- _WHAT YOU NEED TO DO_
Return, in full, each line below that contains the word "than".
Segment Open
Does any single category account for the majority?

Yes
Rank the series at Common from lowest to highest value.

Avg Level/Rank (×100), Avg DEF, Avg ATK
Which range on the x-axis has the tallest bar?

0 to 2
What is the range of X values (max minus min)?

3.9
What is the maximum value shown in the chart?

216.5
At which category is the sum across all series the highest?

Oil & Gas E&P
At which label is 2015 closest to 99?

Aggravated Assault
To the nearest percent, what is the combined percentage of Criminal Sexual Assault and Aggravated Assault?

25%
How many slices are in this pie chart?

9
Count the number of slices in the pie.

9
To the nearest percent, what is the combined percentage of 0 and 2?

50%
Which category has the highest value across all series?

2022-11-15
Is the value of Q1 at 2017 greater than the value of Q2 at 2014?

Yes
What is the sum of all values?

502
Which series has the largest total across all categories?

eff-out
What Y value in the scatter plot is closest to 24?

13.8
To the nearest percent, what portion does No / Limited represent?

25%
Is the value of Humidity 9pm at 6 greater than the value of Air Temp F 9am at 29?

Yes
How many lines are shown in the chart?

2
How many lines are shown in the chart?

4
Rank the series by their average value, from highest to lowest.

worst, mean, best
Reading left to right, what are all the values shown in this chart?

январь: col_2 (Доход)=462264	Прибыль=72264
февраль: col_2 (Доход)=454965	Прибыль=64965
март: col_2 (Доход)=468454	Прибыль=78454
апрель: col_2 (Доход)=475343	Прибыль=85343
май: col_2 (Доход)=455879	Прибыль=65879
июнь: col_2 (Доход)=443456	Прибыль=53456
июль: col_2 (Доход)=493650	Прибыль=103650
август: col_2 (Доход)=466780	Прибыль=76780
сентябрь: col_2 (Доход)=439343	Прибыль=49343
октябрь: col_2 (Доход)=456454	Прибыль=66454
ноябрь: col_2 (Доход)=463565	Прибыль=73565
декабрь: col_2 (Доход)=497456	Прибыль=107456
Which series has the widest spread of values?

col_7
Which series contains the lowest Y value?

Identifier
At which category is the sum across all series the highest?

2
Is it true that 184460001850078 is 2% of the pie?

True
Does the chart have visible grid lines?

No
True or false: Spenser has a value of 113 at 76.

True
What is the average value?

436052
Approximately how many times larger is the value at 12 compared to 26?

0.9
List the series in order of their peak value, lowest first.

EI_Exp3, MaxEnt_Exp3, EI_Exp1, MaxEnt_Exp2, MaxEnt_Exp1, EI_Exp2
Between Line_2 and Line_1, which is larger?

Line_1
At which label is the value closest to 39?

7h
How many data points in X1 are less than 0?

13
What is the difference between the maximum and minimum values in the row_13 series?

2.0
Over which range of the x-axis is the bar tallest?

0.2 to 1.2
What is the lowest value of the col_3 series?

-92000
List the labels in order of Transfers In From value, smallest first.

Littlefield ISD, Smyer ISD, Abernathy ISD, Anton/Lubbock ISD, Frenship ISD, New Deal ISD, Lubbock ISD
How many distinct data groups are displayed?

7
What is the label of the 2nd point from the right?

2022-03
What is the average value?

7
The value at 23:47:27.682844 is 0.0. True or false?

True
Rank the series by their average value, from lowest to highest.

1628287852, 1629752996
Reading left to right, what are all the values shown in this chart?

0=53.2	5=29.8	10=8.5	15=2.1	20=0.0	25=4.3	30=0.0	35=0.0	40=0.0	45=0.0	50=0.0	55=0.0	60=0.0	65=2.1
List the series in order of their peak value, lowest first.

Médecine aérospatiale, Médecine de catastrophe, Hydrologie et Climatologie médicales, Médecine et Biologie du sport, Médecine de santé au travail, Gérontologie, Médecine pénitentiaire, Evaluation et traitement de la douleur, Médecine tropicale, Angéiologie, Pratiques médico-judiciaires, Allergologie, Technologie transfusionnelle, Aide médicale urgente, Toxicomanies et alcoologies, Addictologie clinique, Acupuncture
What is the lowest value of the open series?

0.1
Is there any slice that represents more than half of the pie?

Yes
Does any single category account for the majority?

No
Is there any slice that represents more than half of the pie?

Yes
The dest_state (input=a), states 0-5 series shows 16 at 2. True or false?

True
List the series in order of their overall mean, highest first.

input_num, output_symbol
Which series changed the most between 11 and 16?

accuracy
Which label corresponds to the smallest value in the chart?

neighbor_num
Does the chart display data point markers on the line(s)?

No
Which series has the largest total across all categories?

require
Segment Closed
- _TASK OUTPUT_
Is the value of Q1 at 2017 greater than the value of Q2 at 2014?
Is the value of Humidity 9pm at 6 greater than the value of Air Temp F 9am at 29?
How many data points in X1 are less than 0?
Is there any slice that represents more than half of the pie?
Is there any slice that represents more than half of the pie?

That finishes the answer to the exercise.